Great Barrier Reef: So heiß war das Korallenmeer seit 400 Jahren nicht mehr

Zunehmende Hitzewellen hindern gebleichte Korallen an der Erholung. Nur schneller Klimaschutz kann das Weltnaturerbe noch retten.

vom Recherche-Kollektiv Klima & Wandel:
6 Minuten
weiße Korallen

Die Sorge um das australische Great Barrier Reef hat einen neuen Höhepunkt erreicht: Forscher:innen haben die Temperaturen des Riffs seit dem Jahr 1618 rekonstruiert. Demnach herrschten dort lange Zeit stabile Temperaturen. So warm wie im ersten Quartal 2024 war es zu keiner Zeit des untersuchten Zeitraums. „Das Great Barrier Reef ist wärmer als je zuvor, und die wiederholten Hitzewellen haben das Riff an den Rand seiner Belastbarkeit gebracht“, kommentiert Miriam Pfeiffer, Paläontologin an der Universität Kiel, die Studie, an der sie nicht beteilgt war. Die Ergebnisse seien besorgniserregend, weil sie zeigten, dass die Hitzeextreme der letzten Jahre nicht nur ungewöhnlich, sondern beispiellos sind.

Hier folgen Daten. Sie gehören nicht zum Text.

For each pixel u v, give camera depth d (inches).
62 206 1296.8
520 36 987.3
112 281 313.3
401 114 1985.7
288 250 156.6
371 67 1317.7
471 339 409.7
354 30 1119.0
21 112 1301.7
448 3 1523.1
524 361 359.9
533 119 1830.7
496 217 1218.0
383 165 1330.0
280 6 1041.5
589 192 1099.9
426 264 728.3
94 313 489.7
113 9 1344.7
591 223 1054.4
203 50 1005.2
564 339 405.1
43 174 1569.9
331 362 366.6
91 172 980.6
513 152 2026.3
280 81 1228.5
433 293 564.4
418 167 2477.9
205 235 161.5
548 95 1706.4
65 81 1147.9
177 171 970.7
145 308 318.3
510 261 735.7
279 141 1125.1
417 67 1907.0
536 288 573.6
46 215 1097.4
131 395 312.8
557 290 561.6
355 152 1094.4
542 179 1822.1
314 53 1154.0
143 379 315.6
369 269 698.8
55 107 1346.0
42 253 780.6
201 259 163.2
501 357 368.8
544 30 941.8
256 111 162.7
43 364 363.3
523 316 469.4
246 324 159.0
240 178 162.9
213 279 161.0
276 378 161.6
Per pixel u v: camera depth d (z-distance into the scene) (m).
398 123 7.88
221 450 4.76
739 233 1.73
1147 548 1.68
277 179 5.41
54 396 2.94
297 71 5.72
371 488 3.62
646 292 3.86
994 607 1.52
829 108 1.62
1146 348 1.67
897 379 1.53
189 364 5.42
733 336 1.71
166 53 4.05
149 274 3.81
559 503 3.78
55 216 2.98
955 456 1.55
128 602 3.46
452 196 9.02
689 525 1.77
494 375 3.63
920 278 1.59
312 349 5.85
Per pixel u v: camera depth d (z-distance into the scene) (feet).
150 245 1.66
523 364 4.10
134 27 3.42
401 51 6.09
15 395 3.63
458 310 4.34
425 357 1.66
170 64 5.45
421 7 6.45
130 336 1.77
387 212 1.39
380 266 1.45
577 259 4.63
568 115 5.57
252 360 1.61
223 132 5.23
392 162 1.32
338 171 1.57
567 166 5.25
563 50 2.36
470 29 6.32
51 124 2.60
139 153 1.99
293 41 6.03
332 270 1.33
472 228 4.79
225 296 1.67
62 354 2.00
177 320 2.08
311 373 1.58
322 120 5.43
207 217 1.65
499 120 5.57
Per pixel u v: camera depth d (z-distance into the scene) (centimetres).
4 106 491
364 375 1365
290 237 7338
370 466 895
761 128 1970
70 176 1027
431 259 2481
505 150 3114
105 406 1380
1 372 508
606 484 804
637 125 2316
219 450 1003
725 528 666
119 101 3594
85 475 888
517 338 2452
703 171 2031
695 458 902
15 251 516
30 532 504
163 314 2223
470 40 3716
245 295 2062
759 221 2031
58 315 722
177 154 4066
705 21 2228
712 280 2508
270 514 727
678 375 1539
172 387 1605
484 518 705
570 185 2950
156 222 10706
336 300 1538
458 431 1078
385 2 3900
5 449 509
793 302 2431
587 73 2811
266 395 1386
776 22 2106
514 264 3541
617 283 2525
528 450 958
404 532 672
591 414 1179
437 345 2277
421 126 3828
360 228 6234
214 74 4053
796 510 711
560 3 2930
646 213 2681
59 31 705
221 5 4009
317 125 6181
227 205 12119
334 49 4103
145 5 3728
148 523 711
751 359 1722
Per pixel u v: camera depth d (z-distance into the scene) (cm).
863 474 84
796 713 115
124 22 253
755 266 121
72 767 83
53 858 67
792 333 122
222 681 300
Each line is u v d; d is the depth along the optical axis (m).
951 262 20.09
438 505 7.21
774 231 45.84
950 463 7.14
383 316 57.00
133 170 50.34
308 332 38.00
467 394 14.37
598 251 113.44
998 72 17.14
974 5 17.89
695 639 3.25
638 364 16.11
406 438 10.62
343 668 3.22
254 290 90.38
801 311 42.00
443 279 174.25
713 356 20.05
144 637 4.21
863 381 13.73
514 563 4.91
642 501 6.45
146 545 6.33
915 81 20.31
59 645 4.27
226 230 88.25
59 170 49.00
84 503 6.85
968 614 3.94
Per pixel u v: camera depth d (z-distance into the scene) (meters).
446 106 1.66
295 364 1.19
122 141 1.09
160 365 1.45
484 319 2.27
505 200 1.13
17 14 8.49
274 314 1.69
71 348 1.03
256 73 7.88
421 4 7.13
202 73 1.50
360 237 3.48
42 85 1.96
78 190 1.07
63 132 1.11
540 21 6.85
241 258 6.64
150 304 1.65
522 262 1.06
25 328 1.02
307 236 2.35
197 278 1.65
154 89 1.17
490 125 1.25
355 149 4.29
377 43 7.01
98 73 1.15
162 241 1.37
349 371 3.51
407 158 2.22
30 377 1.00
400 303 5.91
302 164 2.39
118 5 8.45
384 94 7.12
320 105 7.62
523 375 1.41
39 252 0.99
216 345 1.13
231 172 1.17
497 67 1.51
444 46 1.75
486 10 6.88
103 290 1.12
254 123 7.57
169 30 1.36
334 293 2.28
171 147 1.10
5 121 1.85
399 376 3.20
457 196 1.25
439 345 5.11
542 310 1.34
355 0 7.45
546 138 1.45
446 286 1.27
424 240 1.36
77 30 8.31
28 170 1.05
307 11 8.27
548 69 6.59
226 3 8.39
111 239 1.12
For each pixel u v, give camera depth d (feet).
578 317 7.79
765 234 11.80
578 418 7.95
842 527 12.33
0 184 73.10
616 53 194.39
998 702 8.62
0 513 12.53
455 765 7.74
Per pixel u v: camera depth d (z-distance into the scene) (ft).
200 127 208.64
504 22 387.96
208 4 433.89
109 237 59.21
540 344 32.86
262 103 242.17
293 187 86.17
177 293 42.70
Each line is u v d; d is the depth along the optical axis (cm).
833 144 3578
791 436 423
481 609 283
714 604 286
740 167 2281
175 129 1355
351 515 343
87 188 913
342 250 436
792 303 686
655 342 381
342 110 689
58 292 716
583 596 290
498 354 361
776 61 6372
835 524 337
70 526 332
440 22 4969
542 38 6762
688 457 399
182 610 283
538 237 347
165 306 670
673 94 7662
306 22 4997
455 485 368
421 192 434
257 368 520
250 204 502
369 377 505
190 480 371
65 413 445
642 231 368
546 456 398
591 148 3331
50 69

Für die in dieser Woche in Nature veröffentlichte Studie haben Forscher:innen aus Australien und den USA um Benjamin Henley von der Universität Wollongong geochemische Analysen von Korallen durchgeführt. Dadurch konnten sie für einen Zeitraum die Temperaturen der Meeresoberfläche ermitteln, für den es bislang weder Aufzeichnungen noch Beobachtungsdaten gegeben hatte. Korallenskelette bilden ähnlich wie Baumringe Schichten, aus deren chemischer Struktur sich Rückschlüsse auf die Wassertemperatur in der Vergangenheit ziehen lassen. So ändert sich etwa das Verhältnis bestimmter Sauerstoffisotope in Abhängigkeit von der Temperatur des Wassers. Auch das Verhältnis von Strontium zu Kalzium im Korallenskelett wird von der Wassertemperatur beeinflusst: In wärmerem Wasser lagern die Korallen mehr Strontium ein. Ab dem Jahr 1900 liegen empirische Messdaten der Temperatur vor, anhand derer die Forscher:innen ihre Methode verifiziert haben.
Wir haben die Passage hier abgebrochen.